Records provided:
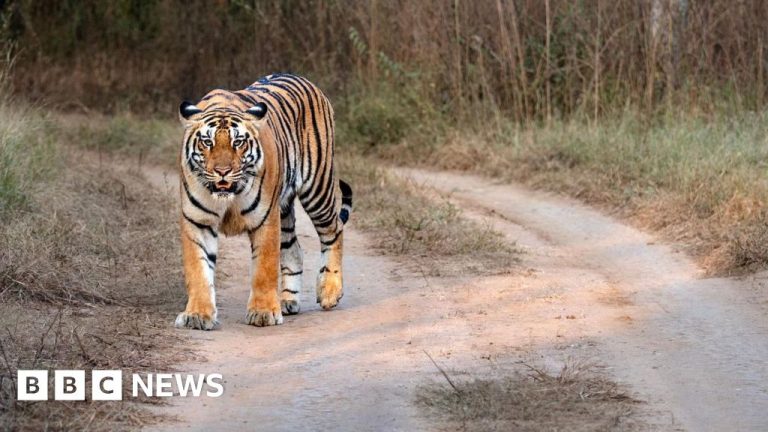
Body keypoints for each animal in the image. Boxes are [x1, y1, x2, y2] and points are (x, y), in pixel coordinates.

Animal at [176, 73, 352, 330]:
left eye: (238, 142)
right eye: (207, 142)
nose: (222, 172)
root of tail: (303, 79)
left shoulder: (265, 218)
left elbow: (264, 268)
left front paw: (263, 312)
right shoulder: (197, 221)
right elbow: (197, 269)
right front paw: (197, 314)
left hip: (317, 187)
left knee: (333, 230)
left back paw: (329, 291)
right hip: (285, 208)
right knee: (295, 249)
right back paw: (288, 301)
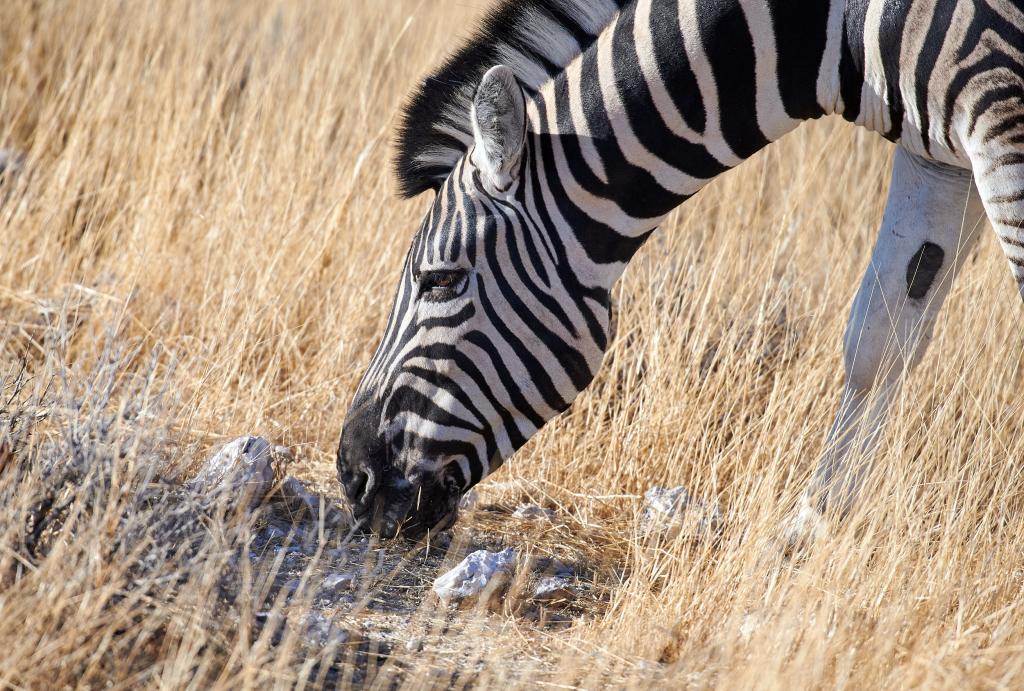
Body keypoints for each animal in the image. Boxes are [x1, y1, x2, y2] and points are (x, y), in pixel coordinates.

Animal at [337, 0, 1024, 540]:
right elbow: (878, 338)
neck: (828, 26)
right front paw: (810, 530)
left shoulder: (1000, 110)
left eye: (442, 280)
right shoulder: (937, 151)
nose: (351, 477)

...

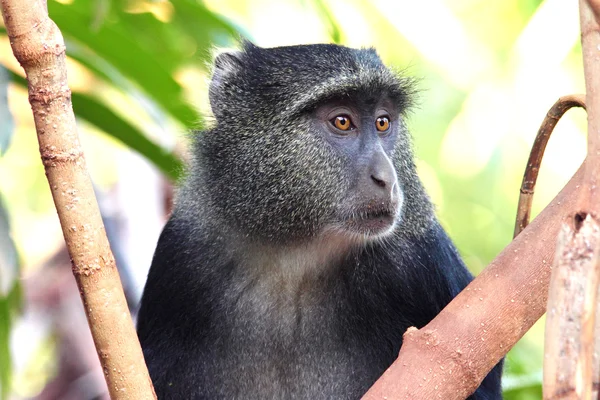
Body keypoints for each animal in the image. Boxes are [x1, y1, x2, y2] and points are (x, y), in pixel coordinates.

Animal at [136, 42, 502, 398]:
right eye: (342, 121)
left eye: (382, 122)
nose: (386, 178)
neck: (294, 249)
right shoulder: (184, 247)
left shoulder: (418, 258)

What you will do: Find the line with "neck: (828, 26)" in the entries above. Retype it and each line after it, exactly, through the line with "nose: (351, 477)", and stop there.

Result of this task:
neck: (828, 26)
right front paw: (810, 530)
left shoulder: (1000, 110)
left eye: (442, 280)
right shoulder: (937, 151)
nose: (351, 477)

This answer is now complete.